**** Supplied data

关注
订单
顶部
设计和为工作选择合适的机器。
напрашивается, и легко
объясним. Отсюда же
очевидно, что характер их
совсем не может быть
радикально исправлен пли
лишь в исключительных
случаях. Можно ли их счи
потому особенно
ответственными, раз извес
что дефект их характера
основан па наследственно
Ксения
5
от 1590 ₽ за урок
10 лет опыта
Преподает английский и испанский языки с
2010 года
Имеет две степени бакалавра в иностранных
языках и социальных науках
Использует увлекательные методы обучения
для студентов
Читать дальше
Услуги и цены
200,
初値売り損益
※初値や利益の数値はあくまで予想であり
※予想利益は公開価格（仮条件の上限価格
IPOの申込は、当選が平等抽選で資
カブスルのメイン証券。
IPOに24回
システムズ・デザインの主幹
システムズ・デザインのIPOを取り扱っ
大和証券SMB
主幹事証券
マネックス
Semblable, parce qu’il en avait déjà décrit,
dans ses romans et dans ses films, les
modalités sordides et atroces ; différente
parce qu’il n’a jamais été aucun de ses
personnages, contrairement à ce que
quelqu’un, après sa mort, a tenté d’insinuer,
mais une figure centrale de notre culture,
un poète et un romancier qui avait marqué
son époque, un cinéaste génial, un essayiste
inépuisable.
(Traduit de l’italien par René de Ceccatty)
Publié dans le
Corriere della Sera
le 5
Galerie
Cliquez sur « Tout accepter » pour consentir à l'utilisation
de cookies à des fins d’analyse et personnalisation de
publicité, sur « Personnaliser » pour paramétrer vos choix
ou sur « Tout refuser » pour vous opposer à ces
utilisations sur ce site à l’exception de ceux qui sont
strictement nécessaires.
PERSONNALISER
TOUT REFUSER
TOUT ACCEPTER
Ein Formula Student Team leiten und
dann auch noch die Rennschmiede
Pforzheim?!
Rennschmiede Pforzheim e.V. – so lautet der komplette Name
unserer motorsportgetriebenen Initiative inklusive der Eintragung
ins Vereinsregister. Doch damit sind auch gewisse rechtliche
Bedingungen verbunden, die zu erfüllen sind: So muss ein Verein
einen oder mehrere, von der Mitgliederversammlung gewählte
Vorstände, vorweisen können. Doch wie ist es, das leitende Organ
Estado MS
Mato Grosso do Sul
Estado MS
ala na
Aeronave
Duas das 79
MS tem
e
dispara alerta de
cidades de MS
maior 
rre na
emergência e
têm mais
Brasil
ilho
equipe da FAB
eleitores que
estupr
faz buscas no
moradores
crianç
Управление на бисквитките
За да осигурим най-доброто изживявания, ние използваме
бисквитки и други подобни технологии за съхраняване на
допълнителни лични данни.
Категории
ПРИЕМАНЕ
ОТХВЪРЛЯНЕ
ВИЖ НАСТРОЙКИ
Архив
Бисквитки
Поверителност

********
**** Supplied data

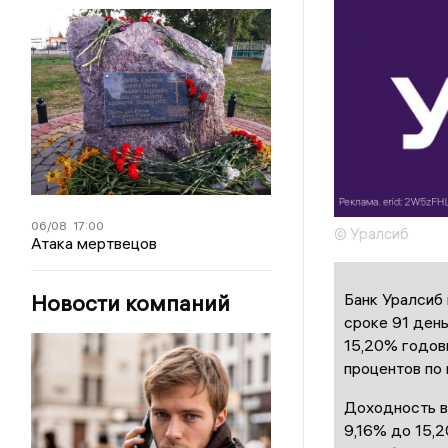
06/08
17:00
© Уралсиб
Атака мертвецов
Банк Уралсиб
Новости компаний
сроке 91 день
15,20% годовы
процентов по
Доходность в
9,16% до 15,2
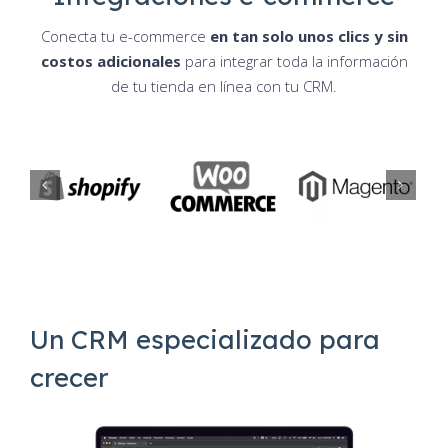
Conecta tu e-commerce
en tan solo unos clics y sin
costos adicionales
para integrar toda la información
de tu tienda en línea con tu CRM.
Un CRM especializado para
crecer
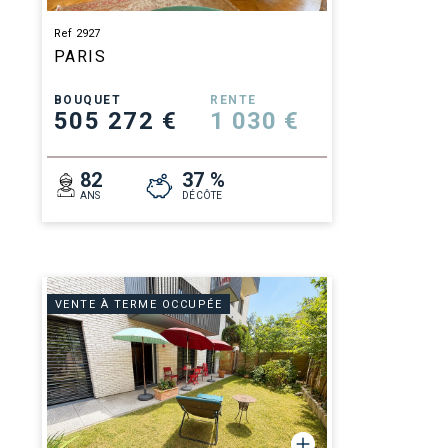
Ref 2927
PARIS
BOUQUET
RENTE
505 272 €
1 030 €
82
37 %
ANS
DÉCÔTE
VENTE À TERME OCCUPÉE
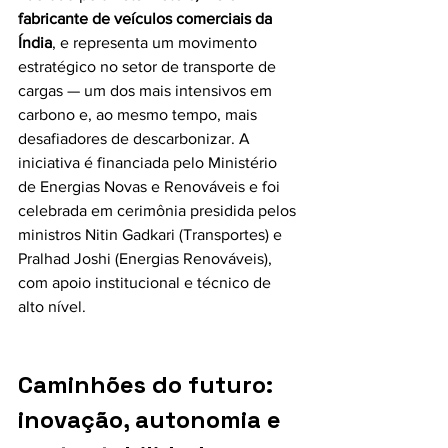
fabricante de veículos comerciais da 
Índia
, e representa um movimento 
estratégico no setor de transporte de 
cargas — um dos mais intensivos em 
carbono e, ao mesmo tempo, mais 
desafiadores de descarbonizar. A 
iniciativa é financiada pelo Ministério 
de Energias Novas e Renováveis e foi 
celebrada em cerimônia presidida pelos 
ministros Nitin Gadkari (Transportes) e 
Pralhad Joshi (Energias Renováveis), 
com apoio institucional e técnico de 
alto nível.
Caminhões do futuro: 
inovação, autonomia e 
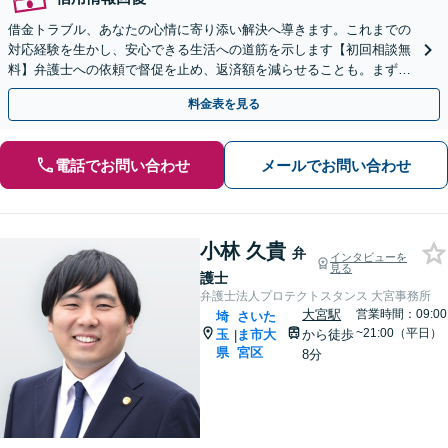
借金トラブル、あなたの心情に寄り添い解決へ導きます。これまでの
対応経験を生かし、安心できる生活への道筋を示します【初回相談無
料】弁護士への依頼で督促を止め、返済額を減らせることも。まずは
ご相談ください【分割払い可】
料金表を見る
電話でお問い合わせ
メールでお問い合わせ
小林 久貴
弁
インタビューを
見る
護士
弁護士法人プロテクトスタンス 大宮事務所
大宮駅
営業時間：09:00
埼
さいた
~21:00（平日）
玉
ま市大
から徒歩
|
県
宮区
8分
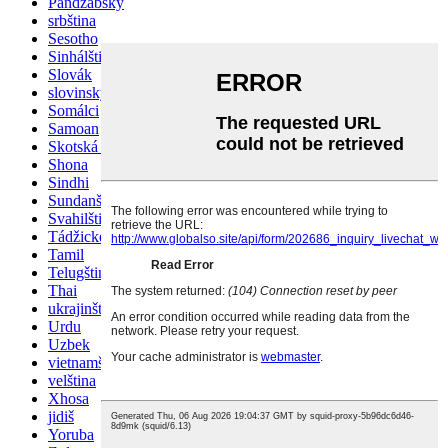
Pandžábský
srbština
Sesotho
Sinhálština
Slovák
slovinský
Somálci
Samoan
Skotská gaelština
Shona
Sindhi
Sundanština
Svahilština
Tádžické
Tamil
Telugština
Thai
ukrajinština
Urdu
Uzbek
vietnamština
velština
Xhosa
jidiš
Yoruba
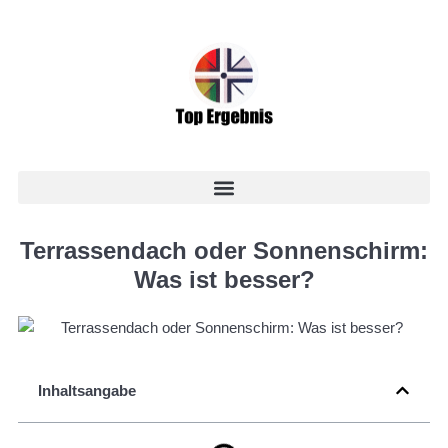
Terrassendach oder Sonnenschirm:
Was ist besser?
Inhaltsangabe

********

What is required => Copy out the rows above word for word, from the line with "Conecta tu e-commerce" to the line with "VENTE À TERME OCCUPÉE", both lines included. Leave the pictures out of your copy.

Solution =>
Conecta tu e-commerce
en tan solo unos clics y sin
costos adicionales
para integrar toda la información
de tu tienda en línea con tu CRM.
Un CRM especializado para
crecer
Ref 2927
PARIS
BOUQUET
RENTE
505 272 €
1 030 €
82
37 %
ANS
DÉCÔTE
VENTE À TERME OCCUPÉE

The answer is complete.